Jewish people need to be aware that there’s psychological pressure deployed against them through the many fake videos and reports about Jews in America being assaulted on campuses and in the streets. That video of a Jewish student being crowded at Harvard, for example. It’s a craftily edited, manipulative piece. The student got in the face of some protesters, and they got in his face in response. That’s what students do. Nobody was harmed, and the Jewish student clearly felt very safe to confront the protesters. And the same goes for the obviously fake video of “Jews hiding in a campus library”.

This is done on purpose to make you weak. Every time you get scared, angry, upset, you become a leaky vessel. Don’t watch videos where you are a victim. Watch the ones where you are a winner.

It’s good advice for everybody.

Airplane Stress

The airplane was very tiny, and the gentleman sitting next to me was not. Neither am I, so when he reached for his seat belt, his hand brushed against me.

“I’m not trying to do anything!” the poor guy exclaimed. “It’s the seat belt! I’m trying to get the seat belt!”

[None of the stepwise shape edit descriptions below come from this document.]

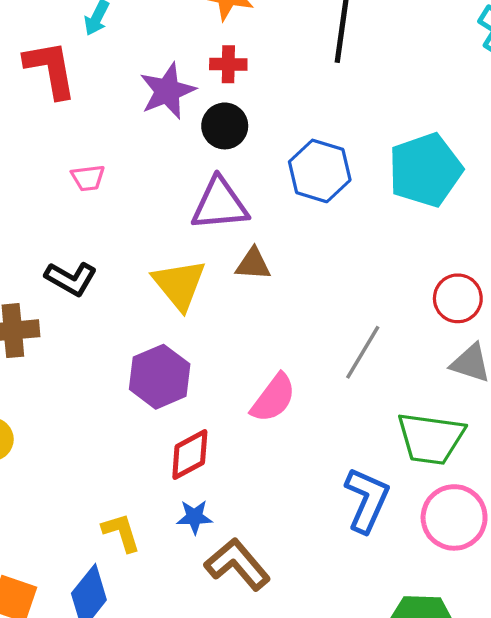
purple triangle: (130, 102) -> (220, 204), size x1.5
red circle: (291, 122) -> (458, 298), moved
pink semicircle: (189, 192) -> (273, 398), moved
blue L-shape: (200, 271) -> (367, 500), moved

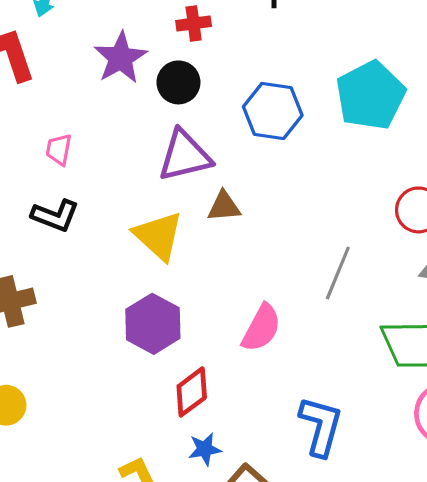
red cross: (228, 64) -> (194, 23), moved
pink trapezoid: (88, 178) -> (59, 150), turned 116
black L-shape: (71, 279) -> (55, 216), moved
blue L-shape: (367, 500) -> (321, 426), moved

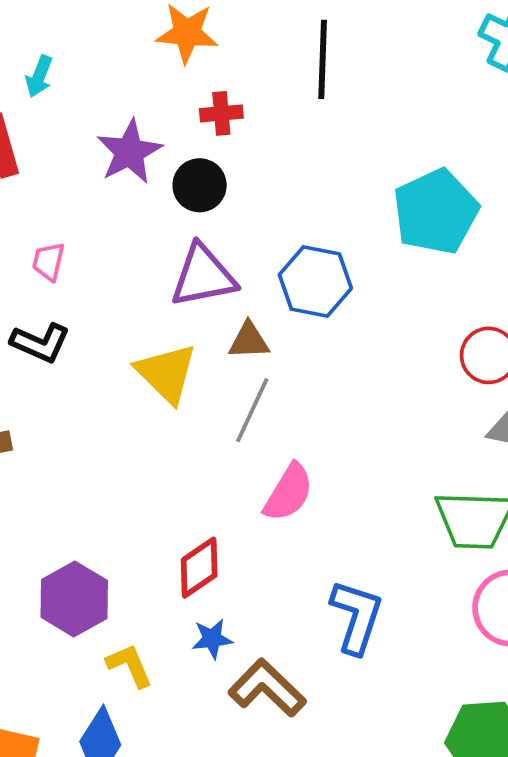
blue hexagon: (273, 111) -> (315, 282), moved
gray line: (338, 273) -> (252, 410), moved
purple hexagon: (153, 324) -> (74, 599), moved

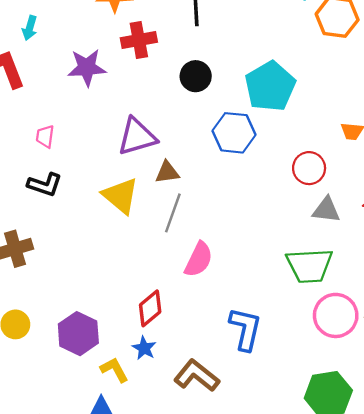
red cross: (221, 113) -> (139, 40), size x1.4
purple star: (129, 152) -> (87, 68), turned 30
black circle: (200, 185) -> (196, 76), moved
blue hexagon: (315, 282) -> (234, 133), moved
blue star: (212, 639) -> (144, 348), moved, turned -30

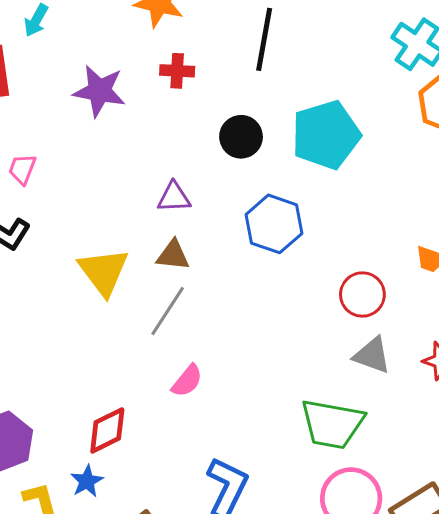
red cross: (139, 40) -> (177, 71), size x0.7
cyan pentagon: (270, 86) -> (326, 135), moved
purple triangle: (137, 137) -> (174, 197), moved, size x0.6
pink semicircle: (199, 259) -> (187, 381), size x0.7

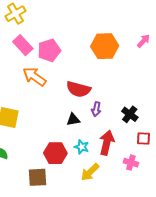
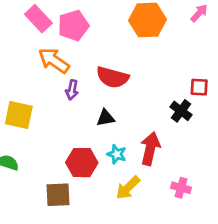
purple arrow: (96, 109) -> (72, 90), moved
red square: (143, 138) -> (199, 87), moved
pink cross: (131, 163) -> (181, 188), moved

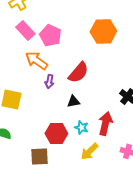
pink pentagon: (73, 26) -> (50, 35), turned -30
red semicircle: (113, 77) -> (78, 72), turned -65

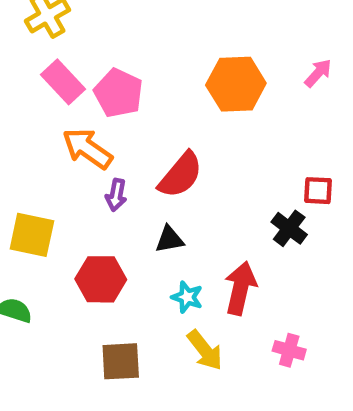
red hexagon: (56, 133) -> (101, 279), moved
yellow arrow: (89, 151) -> (205, 350), turned -84
brown square: (39, 156) -> (121, 361), moved

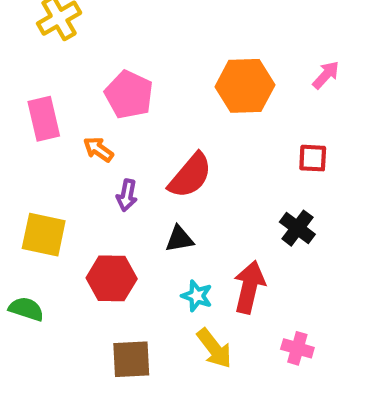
pink rectangle: (63, 82) -> (44, 119), moved, turned 30
orange arrow: (87, 148) -> (98, 149), size x0.6
red square: (318, 191) -> (313, 158), moved

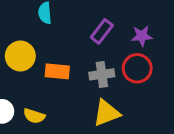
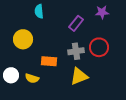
purple star: (142, 36) -> (102, 12), moved
orange rectangle: (57, 71) -> (49, 61), moved

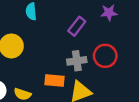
orange rectangle: (49, 61) -> (55, 81), moved

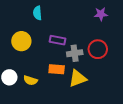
purple rectangle: (77, 26) -> (58, 40), moved, turned 63

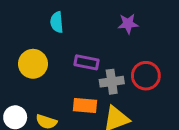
purple star: (101, 14) -> (128, 24), moved

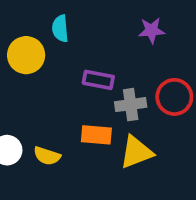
yellow circle: (33, 64) -> (26, 55), moved

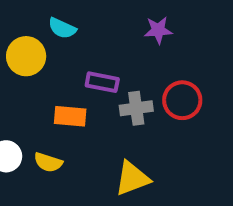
cyan semicircle: (60, 29) -> (62, 28), turned -60
orange rectangle: (96, 135) -> (70, 116), moved
yellow triangle: (136, 152) -> (132, 178), moved

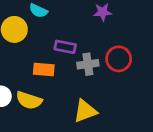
yellow semicircle: (48, 162) -> (29, 100), size x1.4

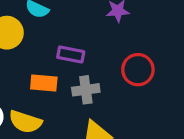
gray cross: (88, 64) -> (86, 90), moved

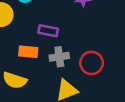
red circle: (138, 70) -> (92, 63), moved

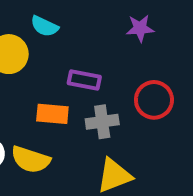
red circle: (92, 63) -> (154, 100), moved

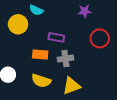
red circle: (154, 100) -> (100, 38), moved
yellow semicircle: (31, 160) -> (41, 81), moved

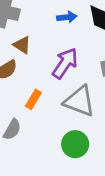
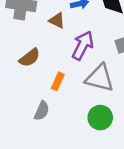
brown triangle: (22, 45) -> (57, 20), moved

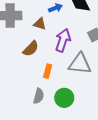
brown semicircle: (30, 58) -> (31, 49), moved
green circle: (100, 118) -> (64, 98), moved

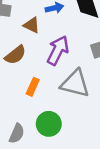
gray semicircle: (39, 96) -> (17, 133), moved

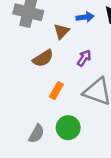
brown triangle: (32, 25) -> (61, 31), turned 42
purple arrow: (58, 50) -> (84, 58), size x0.6

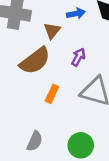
brown semicircle: (43, 58) -> (35, 61), size x1.4
green circle: (68, 128) -> (81, 145), moved

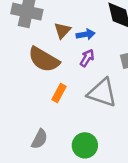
blue arrow: (76, 14) -> (86, 34), moved
brown semicircle: (35, 61) -> (44, 60), turned 64

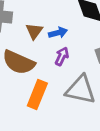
orange rectangle: (59, 93) -> (37, 94), size x1.5

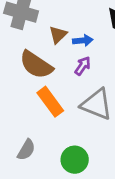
orange rectangle: (37, 94) -> (50, 102), turned -68

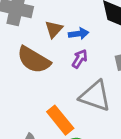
orange rectangle: (50, 102) -> (60, 120), moved

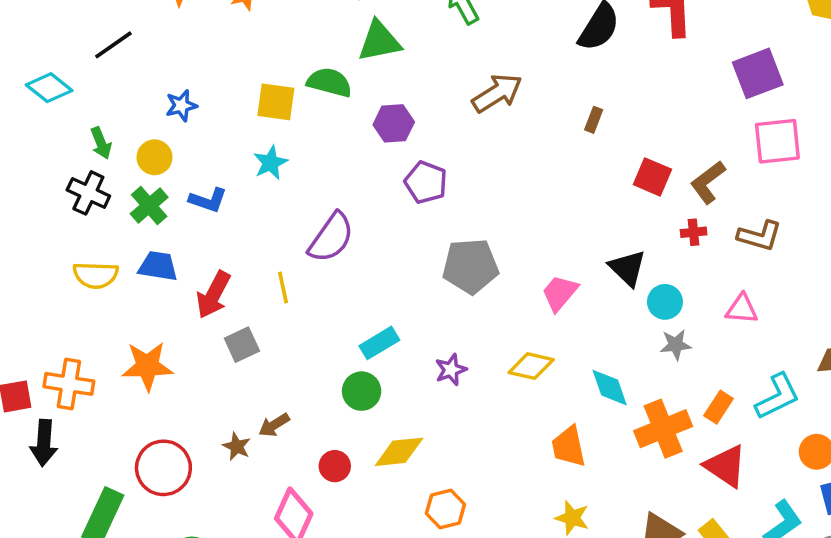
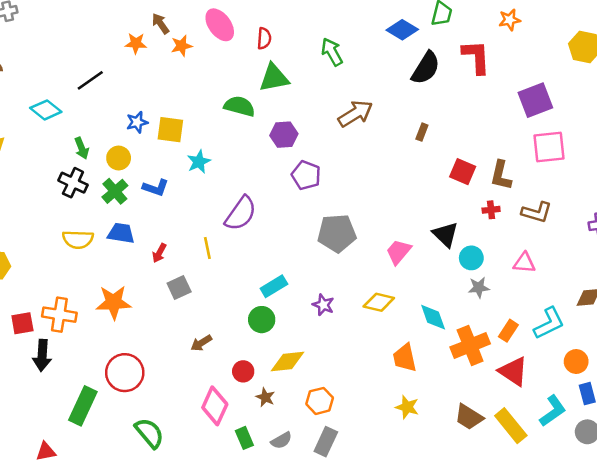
yellow square: (276, 102) -> (170, 130), moved
brown L-shape: (708, 182) -> (501, 175), turned -40
red arrow: (213, 295) -> (159, 253), size x0.6
purple star: (451, 370) -> (323, 305), turned -30
brown star: (237, 446) -> (265, 397), moved

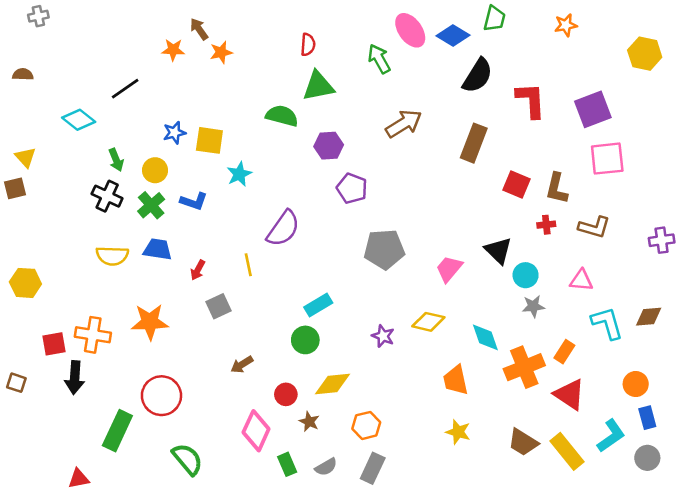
pink ellipse: (220, 25) -> (410, 30), moved
red L-shape: (476, 57) -> (531, 100), moved
brown rectangle: (422, 132) -> (474, 143), size x2.0
purple star: (323, 305) -> (383, 336), moved
cyan L-shape: (549, 323) -> (607, 323), moved, turned -80

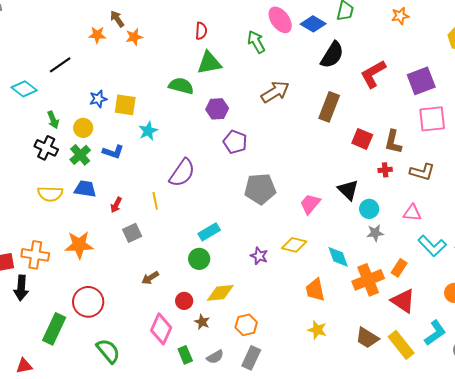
red L-shape: (531, 100) -> (373, 74), turned -116
cyan L-shape: (607, 323) -> (432, 246), turned 152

I understand his stress. At any moment one can run into a crazy person who would start posting TikTok rants about “feeling unsafe” on airplanes.

Are You Against Re-industrialization?

✅Congress has passed $113bn of Ukraine-related aid

✅63% ($69bn) was spent in the U.S., in our defense industrial base, creating well-paying jobs in Missouri, Alabama, Arizona, etc

✅39% ($44bn) of this has gone *directly* to support the U.S. military

That’s what you oppose when you oppose aid to Ukraine.

Paperwork

Yesterday, it took us exactly an hour to sign the hiring paperwork for our new ASL instructor. This wasn’t because of his deafness. We had an interpreter. This is what it’s like for every hire.

We are starting off with just one section of beginner ASL. An hour. Not to prepare the paperwork. That took much, much longer. Simply to sign. The pile of documents was ankle-deep. Sign here. Initial every page. Tick boxes here but not there.

There’s something deeply wrong with how this works. There is a paper testifying that I evaluated the candidate’s oral proficiency in English, which is really relevant for a deaf person. There is a paper where he confirms that he knows he’ll need to do the sexual harassment training. And a paper where he confirms he knows he’ll have to do the ethics training. Which he won’t have to do because it’s completed in October and he’ll only teach in spring. And a paper where he confirms that if he were a retiree of our university (which he isn’t), he knows he has to file paperwork with the retirement system. And don’t get me started on the diversity paperwork. Or citizenship / immigration status paperwork. Or the paperwork which I don’t even comprehend because it’s endless and weird.

But we’ll get our ASL course. I’m planning to add Swahili next Fall, so this will be 3 new languages I brought to the department.

Iron Butts

At the convention where I’m going, we will have an 8-hour meeting of the executive board. 8:30 to 4:30. People keep saying “corporatization” but in the corporate world nobody does this crap anymore. Nobody. Expecting people to sit on their asses all day is ridiculous. Useless. Stupid. Only in academia are we outdated enough to do this kind of an insane exercise. I’m already in a shitty mood, and I’m not even there yet.

We used to have 3-hour department meetings but I put an end to that when I became “the hiring manager of this esteemed unit”. My position is, if you can’t get it done in under an hour, you suck.